“That was fast,” proclaimed a good friend from the industry at the Samsung Galaxy S9 launch in India. He was alluding to the fact that Samsung was quick to bring the phone to India immediately after its launch at the Mobile World Congress (MWC) last month. In fact, the marketing blitzkrieg has already started across major cities in India. You can easily spot your neighbourhood stores taking pre-bookings for the phone. If we have to read between the lines, Samsung is evidently taking the fight to Xiaomi, especially since its Chinese competitor poses a serious threat to Samsung’s domination.
All that analysis notwithstanding, I had the chance to spend some time with both, the Samsung Galaxy S9 and Galaxy S9+, at the launch event. At first glance, these phones look like iterative upgrades but in reality it is a refinement of a formula that required very few “fixes” in the first place.
Design-wise not much has changed. Both the phones come with the same Infinity design like last year and look stunning. And of course, the all-glass bodies of the phone continue to be major fingerprint magnets. I was constantly cleaning it to get a good picture. The bigger Samsung Galaxy S9+, with its large 6.2-inch display, is still tough to use with one hand easily.
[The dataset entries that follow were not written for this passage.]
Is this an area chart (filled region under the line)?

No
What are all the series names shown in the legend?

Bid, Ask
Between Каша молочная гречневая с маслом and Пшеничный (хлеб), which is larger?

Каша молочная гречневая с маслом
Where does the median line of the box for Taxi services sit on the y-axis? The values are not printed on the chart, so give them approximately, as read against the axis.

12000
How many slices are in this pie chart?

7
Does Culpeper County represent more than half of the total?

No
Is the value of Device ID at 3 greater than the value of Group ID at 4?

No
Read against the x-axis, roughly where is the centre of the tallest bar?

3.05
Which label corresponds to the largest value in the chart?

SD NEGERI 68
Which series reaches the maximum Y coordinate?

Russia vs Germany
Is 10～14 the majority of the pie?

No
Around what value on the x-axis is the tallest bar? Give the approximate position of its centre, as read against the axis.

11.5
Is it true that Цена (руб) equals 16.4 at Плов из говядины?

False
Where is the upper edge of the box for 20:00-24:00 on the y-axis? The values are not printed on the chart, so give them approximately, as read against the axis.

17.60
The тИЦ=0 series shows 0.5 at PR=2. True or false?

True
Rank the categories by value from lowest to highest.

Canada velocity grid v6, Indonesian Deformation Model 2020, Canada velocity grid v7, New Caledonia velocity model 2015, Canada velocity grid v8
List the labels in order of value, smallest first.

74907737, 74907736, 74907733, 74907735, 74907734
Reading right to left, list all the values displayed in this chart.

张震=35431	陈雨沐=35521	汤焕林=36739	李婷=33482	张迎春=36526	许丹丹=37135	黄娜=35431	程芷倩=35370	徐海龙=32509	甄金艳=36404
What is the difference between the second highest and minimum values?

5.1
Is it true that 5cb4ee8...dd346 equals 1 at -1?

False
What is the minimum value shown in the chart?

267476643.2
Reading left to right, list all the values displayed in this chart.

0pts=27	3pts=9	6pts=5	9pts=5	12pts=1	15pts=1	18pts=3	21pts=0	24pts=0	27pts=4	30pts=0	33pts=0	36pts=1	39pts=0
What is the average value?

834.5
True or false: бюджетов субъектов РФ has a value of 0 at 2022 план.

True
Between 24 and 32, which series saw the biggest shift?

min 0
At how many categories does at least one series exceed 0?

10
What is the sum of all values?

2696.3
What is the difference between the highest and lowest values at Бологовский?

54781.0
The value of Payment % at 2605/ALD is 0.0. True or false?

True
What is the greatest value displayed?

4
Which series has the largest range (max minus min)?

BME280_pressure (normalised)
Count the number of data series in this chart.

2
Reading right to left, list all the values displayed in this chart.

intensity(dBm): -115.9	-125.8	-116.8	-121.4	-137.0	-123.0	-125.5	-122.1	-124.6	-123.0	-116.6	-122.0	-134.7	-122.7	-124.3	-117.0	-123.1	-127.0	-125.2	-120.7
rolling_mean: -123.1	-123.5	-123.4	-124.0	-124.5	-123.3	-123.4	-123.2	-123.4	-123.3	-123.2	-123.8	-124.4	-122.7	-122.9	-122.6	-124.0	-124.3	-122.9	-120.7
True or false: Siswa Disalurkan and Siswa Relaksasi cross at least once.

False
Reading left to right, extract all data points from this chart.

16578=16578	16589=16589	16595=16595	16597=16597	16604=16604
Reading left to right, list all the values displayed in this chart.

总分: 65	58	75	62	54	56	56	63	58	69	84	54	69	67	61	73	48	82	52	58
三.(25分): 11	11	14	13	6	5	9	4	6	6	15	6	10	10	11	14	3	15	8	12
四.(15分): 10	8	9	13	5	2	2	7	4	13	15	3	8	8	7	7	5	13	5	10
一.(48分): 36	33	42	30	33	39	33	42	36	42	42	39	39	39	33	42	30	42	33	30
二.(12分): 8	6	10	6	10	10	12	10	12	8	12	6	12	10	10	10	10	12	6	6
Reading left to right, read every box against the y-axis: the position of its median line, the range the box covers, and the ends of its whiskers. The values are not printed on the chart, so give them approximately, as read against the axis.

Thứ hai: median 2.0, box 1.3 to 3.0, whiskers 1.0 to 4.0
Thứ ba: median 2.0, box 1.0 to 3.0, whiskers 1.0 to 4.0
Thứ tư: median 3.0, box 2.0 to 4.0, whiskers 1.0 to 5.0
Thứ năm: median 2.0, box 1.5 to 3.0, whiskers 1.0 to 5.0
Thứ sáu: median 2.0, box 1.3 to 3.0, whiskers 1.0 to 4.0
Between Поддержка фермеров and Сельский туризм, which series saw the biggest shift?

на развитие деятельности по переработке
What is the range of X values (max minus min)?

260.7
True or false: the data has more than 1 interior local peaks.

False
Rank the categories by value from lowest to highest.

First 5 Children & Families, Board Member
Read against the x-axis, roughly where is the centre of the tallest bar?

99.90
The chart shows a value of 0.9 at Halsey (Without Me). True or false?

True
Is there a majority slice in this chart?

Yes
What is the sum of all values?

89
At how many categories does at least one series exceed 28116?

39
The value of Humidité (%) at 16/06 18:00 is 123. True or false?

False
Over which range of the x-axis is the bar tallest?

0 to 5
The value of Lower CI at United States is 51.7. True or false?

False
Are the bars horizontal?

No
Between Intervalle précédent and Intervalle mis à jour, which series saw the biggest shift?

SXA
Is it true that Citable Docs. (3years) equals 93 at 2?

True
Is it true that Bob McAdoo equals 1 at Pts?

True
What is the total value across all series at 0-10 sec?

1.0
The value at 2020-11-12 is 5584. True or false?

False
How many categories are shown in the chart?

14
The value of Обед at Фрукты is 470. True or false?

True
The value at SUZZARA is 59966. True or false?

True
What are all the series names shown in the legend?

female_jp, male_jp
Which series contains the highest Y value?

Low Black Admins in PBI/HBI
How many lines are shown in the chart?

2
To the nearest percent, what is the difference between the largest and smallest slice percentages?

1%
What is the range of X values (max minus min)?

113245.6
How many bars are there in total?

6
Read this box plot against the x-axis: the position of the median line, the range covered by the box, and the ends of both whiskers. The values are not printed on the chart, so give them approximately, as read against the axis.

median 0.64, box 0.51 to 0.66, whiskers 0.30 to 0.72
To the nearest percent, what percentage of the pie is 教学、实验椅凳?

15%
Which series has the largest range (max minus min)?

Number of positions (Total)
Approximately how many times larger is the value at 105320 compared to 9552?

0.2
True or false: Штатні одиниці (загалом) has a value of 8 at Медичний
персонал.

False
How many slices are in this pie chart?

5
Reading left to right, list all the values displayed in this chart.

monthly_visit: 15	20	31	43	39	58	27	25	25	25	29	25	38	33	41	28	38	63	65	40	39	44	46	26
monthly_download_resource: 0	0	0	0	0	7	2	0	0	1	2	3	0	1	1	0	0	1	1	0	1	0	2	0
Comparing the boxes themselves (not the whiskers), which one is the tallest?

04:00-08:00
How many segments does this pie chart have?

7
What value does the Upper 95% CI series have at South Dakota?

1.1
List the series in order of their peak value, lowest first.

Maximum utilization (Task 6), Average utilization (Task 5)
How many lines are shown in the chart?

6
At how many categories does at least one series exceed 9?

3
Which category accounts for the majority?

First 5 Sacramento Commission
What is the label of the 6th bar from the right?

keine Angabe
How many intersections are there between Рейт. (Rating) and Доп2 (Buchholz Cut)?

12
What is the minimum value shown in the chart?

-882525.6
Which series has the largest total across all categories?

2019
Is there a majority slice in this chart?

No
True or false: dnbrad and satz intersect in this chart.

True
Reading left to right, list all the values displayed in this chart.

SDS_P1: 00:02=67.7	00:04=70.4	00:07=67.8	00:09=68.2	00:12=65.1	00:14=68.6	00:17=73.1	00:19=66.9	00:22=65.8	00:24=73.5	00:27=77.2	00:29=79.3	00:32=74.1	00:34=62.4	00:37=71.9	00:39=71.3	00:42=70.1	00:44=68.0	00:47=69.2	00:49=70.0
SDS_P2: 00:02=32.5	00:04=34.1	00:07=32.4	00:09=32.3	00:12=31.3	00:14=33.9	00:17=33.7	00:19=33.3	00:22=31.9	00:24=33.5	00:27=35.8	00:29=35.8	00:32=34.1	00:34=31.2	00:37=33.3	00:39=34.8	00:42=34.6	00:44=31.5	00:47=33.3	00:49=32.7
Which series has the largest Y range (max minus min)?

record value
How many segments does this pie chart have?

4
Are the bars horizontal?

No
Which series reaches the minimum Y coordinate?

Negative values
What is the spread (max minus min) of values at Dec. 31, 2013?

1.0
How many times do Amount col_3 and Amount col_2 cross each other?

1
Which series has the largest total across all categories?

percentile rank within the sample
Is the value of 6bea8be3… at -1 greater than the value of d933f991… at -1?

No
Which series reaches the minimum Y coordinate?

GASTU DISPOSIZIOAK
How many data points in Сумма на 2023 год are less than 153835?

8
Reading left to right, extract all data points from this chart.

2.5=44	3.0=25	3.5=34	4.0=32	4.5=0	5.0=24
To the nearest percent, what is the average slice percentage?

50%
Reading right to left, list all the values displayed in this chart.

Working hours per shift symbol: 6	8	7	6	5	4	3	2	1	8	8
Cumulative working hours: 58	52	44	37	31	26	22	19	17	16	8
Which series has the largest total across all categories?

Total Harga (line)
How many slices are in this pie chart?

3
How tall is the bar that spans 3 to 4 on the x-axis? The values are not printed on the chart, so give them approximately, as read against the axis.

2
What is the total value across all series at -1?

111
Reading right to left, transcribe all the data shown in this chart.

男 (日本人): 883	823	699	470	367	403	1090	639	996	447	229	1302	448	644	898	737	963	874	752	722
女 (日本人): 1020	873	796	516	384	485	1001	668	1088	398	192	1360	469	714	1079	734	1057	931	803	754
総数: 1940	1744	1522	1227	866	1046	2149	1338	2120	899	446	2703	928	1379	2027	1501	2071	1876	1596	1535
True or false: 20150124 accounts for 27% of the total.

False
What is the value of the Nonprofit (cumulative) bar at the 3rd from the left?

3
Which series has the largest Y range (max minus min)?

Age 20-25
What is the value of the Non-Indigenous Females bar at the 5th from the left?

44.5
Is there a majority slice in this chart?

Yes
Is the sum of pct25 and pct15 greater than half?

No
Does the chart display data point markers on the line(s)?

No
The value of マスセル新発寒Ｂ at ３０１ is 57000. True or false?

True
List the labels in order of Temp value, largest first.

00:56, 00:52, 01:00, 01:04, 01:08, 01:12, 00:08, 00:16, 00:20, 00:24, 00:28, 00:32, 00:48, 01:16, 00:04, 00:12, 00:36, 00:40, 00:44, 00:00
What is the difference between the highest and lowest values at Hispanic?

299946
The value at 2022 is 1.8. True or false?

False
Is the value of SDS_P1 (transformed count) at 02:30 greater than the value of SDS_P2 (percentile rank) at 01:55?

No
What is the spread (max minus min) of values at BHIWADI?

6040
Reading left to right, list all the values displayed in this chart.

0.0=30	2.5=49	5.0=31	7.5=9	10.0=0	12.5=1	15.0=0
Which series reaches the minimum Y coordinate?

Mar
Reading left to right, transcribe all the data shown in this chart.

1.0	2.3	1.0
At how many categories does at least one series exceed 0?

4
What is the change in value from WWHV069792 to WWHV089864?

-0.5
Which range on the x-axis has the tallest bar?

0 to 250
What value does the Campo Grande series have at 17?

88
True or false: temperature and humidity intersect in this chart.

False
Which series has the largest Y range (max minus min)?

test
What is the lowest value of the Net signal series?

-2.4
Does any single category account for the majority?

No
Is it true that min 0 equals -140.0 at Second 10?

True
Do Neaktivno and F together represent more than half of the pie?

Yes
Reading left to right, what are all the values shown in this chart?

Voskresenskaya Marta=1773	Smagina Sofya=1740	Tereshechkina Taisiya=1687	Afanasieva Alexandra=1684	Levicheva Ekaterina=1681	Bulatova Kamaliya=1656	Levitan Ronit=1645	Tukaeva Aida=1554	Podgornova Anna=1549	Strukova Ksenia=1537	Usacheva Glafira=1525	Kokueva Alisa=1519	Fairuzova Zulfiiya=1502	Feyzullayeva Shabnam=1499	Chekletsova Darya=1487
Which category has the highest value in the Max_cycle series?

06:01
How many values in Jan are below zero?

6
Thankfully, better sense prevailed and Samsung has moved the fingerprint scanner to a more convenient location below the camera module. Talking about the cameras, the Galaxy S9+ comes with 12MP dual cameras now just like the Galaxy Note 8. The secondary telephoto camera can shoot 2x lossless zoom images and can also do a neat depth-of-field effect.
Samsung Galaxy S9/S9+ first impressions: all about the new cameras
That said, the calling card of the Galaxy S9+ and the Galaxy S9 — the reason why Samsung has a tagline that reads “Camera. Reimagined” — is the new rear camera with a variable aperture. Now, Samsung’s camera coupled with its intelligent hardware can switch between f/2.4 and f/1.5, on the fly, as the situation demands. Obviously, I had no time to test that at the demo booth but from whatever few camera samples that I’ve seen posted online by prominent tech bloggers and journalists, the results in low light look super impressive. Also, let’s not forget that f/1.5 is the widest aperture we’ve seen on a smartphone camera yet. For what it is worth, Atul Kasbekar – a very prominent photographer and filmmaker – was also impressed with the camera.
Another new addition to the camera is the super slow motion recording. It can shoot 960fps super slow motion video at 720p resolution. While this is a lower resolution than what the newly launched Sony Xperia XZ2 can achieve, it is still a great feature to have. In my limited time with the phone, I noticed that actually shooting a super slow motion video is plain and simple. In the Auto mode, the camera tracks a subject that is in focus (as defined by you) and shoots automatically when it moves. This worked really well. In the Manual mode, you can choose when you want to shoot and what you want to focus. I would ideally love to spend more time with this mode to see how it actually performs.
There’s also the new AR Emoji feature, which is not even remotely as good as the iPhone X’s FaceID-based Animojis. Firstly, when I tested the feature at the event, my caricature looked nothing like me. And secondly, it is a bit confusing to use. Maybe, I need to spend more time with it.
Samsung Galaxy S9/S9+ first impressions: refining the hardware to near perfection
One of the other key features of the new phones are the dual front-facing speakers tuned by AKG. The speaker also comes with support for Dolby Atmos. While I did test it at the show floor, it was a little too crowded for actually testing the sound quality.
The phones now run Android 8.0 (Oreo) with Samsung’s new Experience UI 9.0. It is clean, but a lot of Samsung’s first party apps still crowd up the internal storage. As far as internal storage is concerned, you can get both the phones in 64GB and 256GB options. This can be further expanded by up to 400GB using a microSD card. Moreover, the Galaxy S9 comes with 4 gig of RAM and a 3000mAh battery. And, the Galaxy S9+ comes with 6GB of RAM and a 3500mAh capacity battery. In India the phones come with Samsung’s new Exynos 9810 10nm 64-bit, octa-core processor.
I didn’t notice any stutter or lag in my limited time with my phones but it is too soon to tell if the phones will maintain the performance over an extended usage period. Just to remind you: last year’s Galaxy S8 was notorious for slowing down.
The Samsung Galaxy S9, Galaxy S9+ have impressive camera upgrades worth testing out fully. I can’t wait to get my hands on a review unit actually. But I know one thing for sure, if you already own a Samsung Galaxy S8, there is no pressing need for you to upgrade to the new phone.